───── Records shown
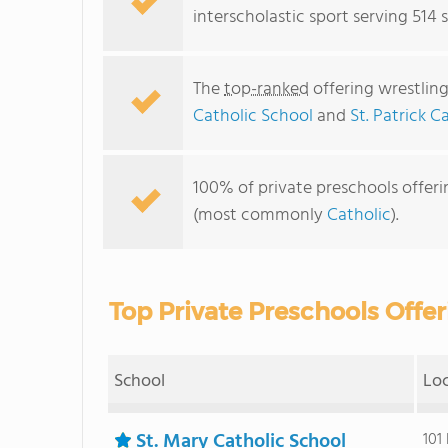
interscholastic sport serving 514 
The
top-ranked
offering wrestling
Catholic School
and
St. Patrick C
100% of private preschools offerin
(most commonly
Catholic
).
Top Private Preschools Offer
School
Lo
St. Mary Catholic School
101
──────────
───── Records shown
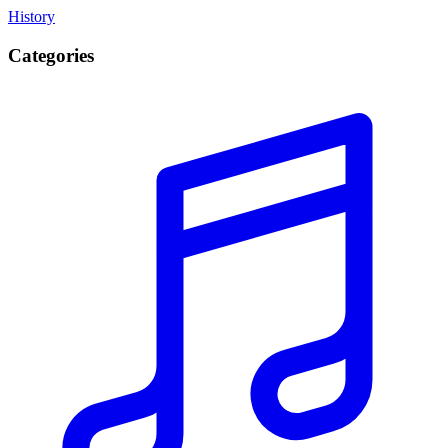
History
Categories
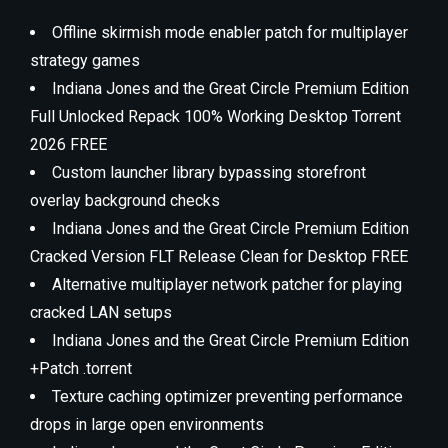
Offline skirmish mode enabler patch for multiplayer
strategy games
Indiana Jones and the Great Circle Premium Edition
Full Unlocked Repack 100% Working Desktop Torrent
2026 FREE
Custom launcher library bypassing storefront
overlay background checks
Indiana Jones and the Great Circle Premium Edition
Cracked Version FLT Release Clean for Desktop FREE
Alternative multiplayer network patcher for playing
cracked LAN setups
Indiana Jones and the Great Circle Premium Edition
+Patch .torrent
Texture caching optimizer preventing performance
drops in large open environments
──────────
───── Records shown
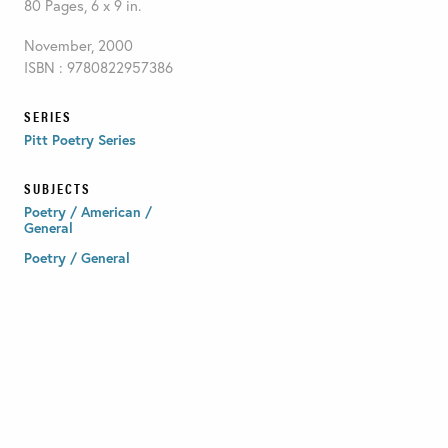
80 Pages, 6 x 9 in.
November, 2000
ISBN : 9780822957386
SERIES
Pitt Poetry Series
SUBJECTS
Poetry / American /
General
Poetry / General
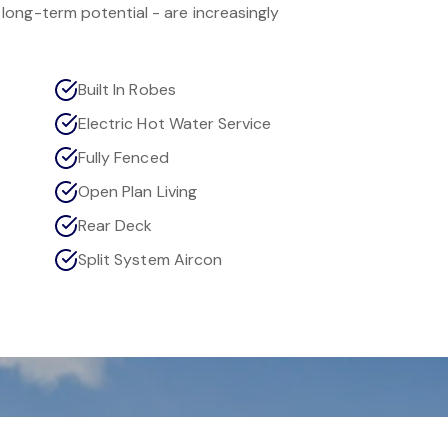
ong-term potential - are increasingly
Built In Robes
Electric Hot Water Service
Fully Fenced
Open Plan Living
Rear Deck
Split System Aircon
──────────
Lay out a stretch of the records as a JSON list of strings, one string per line and no blank lines. Begin at the line that has "ong-term potential - are increasingly" and stop after the line that has "Split System Aircon".

[
  "ong-term potential - are increasingly",
  "Built In Robes",
  "Electric Hot Water Service",
  "Fully Fenced",
  "Open Plan Living",
  "Rear Deck",
  "Split System Aircon"
]